Kryzys energetyczny dotyka więc również rosyjski koncern. W przedstawionych we wtorek szacunkach dla Europy zapowiada on podwyżki cen gazu w okresie zimowym. Ceny mają wzrosnąć o 60 proc.
Więcej informacji z kraju i ze świata na stronie głównej Gazeta.pl.
"Ceny spotowe gazu w Europie osiągnęły obecnie poziom 2500 dol. za 1000 m sześc. Konserwatywne szacunki sugerują, że jeśli ten trend cenowy się utrzyma, ceny tej zimy przekroczą 4000 dol. za 1000 m sześc." - czytamy we wtorkowym komunikacie Gazpromu.
Wojciech Jakóbik, dziennikarz portalu BiznesAlert.pl tłumaczy, że Gazprom świadomie wpływa na rynek i wyższe ceny gazu. "Turbina Nord Stream 1 kurzy się w Niemczech. Rosjanie wciąż jej nie odebrali, choć Berlin sprowadził ją z Kanady, wcześniej wymuszając zawieszenie niektórych sankcji za atak na Ukrainę. Tymczasem Gazprom dalej ogranicza podaż, windując cenę gazu powyżej poziomu z początku inwazji" - wyjaśnia.

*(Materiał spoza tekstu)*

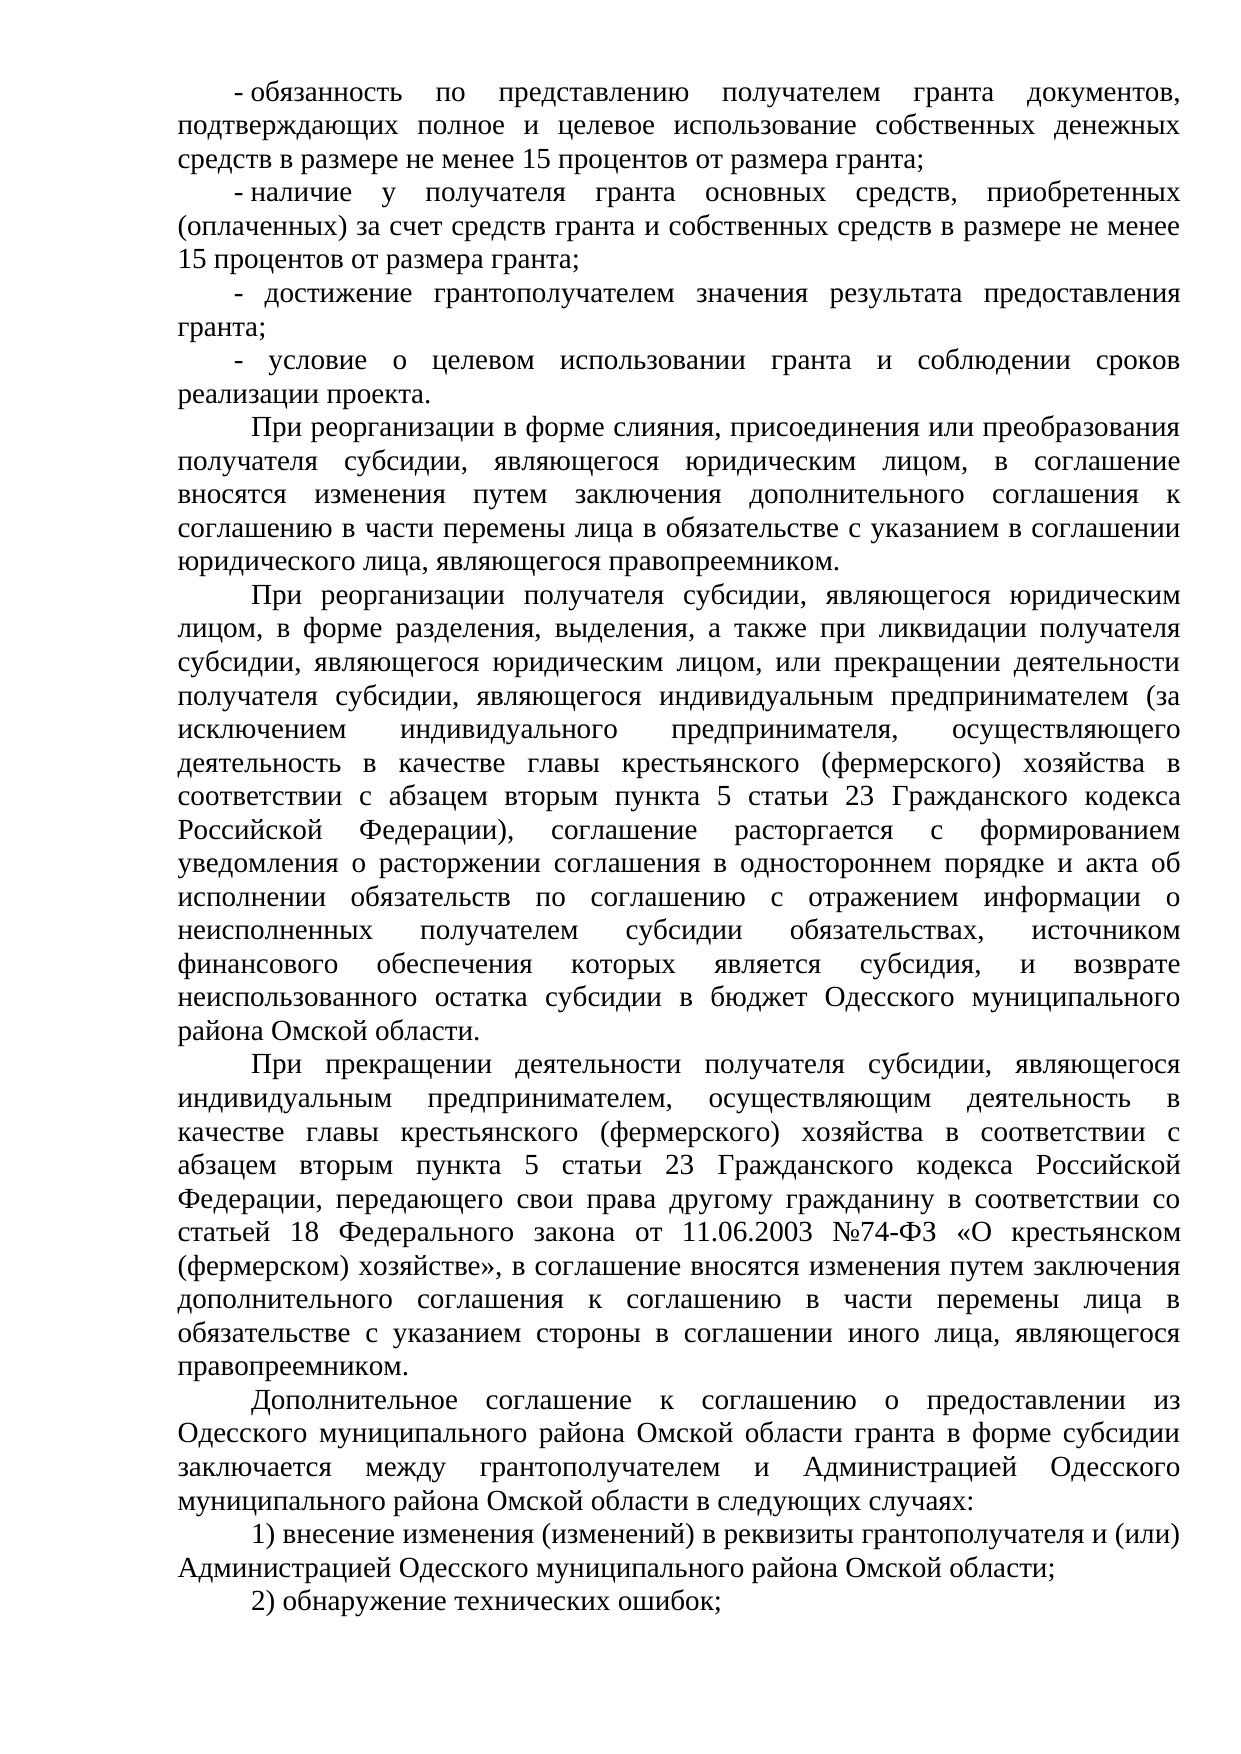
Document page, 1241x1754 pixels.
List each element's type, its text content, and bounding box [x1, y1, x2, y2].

Embargo na rosyjski gaz sprawiło, że cała Europa sprawdza swoje magazyny. Polski rząd powtarza, że nasze zapasy gazu są pełne. Problem w tym, że choć magazyny gazu w Polsce są zapełnione w ponad 99 proc. to nie oznacza to, że dysponujemy pokaźnymi zapasami surowca. Pojemność naszych magazynów to nieco ponad 3 mld metrów sześciennych, tymczasem w rok zużywamy ok. 20 mld m sześc. gazu.
W gorszej sytuacji są jednak Niemcy. Muszą oni bowiem ograniczyć zużycie gazu o 20 proc. W innym wypadku wejdą zimą w ostatni etap planu awaryjnego, który zakłada, że Federalna Agencja Sieciowa Niemiec będzie decydować, kto z gazu będzie mógł skorzystać. Pierwsze w kolejce są gospodarstwa domowe i systemowo istotne przedsiębiorstwa.